Assigned task:
A complete answer includes every line below with the word "shift".
BEGIN
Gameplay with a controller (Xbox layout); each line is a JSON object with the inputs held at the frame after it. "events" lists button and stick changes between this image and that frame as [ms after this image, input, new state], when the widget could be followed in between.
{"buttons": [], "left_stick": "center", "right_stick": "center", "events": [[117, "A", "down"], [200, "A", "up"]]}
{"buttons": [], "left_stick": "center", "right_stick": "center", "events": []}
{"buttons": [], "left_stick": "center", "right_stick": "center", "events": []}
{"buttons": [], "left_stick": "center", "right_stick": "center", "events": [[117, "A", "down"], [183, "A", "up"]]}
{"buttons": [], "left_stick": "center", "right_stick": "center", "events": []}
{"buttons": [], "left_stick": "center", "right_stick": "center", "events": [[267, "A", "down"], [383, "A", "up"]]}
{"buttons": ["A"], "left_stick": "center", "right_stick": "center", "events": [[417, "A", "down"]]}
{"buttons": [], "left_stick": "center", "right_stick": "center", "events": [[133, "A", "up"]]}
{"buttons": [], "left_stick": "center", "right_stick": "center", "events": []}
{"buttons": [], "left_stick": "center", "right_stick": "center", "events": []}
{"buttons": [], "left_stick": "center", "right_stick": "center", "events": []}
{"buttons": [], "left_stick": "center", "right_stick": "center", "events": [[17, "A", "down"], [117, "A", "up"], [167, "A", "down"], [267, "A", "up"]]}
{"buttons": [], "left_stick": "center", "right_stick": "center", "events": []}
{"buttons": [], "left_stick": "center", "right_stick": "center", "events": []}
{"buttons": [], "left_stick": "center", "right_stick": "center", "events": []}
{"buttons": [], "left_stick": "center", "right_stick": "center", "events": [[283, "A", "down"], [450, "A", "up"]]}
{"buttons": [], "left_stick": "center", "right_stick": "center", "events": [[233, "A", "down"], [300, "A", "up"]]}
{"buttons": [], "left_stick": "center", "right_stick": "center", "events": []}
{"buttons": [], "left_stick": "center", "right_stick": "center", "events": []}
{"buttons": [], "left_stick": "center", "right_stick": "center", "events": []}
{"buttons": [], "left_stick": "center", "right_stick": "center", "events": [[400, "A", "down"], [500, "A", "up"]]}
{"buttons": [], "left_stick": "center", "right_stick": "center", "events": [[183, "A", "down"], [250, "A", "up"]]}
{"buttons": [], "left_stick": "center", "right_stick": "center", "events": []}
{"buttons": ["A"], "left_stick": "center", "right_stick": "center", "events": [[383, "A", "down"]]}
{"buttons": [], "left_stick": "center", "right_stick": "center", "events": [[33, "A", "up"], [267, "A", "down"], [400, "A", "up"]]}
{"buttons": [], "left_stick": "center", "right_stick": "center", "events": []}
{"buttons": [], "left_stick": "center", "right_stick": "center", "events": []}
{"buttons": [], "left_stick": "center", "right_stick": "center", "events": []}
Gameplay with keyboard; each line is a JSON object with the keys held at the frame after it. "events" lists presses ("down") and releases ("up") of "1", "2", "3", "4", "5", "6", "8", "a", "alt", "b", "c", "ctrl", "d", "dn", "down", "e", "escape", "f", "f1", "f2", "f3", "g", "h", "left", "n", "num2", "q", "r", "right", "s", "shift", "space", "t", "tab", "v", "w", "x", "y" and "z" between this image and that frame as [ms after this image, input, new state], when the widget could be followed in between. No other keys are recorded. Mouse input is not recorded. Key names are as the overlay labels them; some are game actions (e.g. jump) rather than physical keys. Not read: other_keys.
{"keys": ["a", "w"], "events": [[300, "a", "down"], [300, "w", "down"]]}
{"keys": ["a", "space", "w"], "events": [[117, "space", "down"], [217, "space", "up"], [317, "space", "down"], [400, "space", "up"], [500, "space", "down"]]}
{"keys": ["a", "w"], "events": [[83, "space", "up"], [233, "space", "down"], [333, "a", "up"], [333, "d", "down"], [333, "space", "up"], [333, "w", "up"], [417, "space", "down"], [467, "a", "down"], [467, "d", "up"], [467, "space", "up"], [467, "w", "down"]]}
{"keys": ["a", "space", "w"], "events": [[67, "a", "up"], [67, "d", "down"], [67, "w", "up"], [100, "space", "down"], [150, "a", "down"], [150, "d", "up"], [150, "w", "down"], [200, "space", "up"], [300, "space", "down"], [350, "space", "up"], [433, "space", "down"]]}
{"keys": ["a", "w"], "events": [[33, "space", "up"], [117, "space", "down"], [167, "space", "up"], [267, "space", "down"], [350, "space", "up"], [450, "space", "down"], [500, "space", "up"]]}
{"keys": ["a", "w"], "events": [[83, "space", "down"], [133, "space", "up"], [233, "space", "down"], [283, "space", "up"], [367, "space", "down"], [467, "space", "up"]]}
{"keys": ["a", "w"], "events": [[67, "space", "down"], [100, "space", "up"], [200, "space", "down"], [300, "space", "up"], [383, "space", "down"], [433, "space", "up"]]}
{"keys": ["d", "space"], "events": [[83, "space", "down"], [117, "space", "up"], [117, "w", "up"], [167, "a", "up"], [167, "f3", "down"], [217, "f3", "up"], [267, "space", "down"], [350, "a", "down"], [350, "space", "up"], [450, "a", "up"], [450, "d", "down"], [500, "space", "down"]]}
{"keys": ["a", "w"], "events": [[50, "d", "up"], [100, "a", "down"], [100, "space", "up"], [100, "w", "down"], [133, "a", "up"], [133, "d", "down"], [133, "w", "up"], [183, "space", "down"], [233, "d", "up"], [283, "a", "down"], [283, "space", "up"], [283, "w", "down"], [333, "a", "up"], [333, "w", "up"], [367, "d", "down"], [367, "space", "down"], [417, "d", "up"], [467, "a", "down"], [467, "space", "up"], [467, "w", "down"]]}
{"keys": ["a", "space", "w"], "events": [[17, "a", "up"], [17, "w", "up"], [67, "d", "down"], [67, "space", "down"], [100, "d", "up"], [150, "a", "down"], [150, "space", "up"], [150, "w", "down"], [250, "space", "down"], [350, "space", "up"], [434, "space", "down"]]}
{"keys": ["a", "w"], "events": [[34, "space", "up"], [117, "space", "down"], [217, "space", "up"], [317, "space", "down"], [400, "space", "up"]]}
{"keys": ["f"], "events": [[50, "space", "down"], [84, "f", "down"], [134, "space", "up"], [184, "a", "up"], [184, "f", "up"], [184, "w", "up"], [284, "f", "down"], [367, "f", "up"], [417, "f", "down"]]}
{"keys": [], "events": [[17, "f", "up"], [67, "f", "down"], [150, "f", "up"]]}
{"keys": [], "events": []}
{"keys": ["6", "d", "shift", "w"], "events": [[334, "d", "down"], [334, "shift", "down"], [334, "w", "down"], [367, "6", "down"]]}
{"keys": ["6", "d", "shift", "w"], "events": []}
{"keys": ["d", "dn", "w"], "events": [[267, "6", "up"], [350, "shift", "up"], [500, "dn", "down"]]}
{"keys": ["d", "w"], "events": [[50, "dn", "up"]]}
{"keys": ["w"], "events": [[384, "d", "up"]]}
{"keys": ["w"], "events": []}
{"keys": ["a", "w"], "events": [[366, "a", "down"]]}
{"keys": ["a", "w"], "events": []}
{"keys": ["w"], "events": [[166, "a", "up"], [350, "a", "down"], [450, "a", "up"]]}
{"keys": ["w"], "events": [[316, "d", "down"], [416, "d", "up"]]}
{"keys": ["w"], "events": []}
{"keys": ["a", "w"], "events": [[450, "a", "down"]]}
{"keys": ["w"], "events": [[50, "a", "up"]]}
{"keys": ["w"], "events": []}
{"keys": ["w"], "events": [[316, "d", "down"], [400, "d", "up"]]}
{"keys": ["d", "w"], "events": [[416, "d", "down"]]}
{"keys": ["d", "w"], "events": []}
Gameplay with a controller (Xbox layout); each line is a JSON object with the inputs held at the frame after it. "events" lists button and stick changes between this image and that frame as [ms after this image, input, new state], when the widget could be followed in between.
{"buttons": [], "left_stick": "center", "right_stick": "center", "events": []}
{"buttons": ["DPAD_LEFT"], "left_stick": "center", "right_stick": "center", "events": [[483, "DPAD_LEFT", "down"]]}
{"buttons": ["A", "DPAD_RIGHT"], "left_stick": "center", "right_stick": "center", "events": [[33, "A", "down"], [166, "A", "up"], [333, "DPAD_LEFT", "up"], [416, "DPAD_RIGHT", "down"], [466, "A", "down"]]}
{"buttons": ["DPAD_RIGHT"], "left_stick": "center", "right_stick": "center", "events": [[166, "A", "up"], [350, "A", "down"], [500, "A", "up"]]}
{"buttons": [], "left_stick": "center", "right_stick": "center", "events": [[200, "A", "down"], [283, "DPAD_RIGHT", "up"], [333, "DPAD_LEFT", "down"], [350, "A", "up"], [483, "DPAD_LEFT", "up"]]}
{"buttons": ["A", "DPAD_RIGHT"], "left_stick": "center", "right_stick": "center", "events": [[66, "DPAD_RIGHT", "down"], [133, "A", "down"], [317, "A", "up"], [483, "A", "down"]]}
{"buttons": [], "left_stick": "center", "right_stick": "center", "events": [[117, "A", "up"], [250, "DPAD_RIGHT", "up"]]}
END
Solution to this task:
Gameplay with keyboard; each line is a JSON object with the keys held at the frame after it. "events" lists presses ("down") and releases ("up") of "1", "2", "3", "4", "5", "6", "8", "a", "alt", "b", "c", "ctrl", "d", "dn", "down", "e", "escape", "f", "f1", "f2", "f3", "g", "h", "left", "n", "num2", "q", "r", "right", "s", "shift", "space", "t", "tab", "v", "w", "x", "y" and "z" between this image and that frame as [ms after this image, input, new state], when the widget could be followed in between. No other keys are recorded. Mouse input is not recorded. Key names are as the overlay labels them; some are game actions (e.g. jump) rather than physical keys. Not read: other_keys.
{"keys": ["6", "d", "shift", "w"], "events": [[334, "d", "down"], [334, "shift", "down"], [334, "w", "down"], [367, "6", "down"]]}
{"keys": ["6", "d", "shift", "w"], "events": []}
{"keys": ["d", "dn", "w"], "events": [[267, "6", "up"], [350, "shift", "up"], [500, "dn", "down"]]}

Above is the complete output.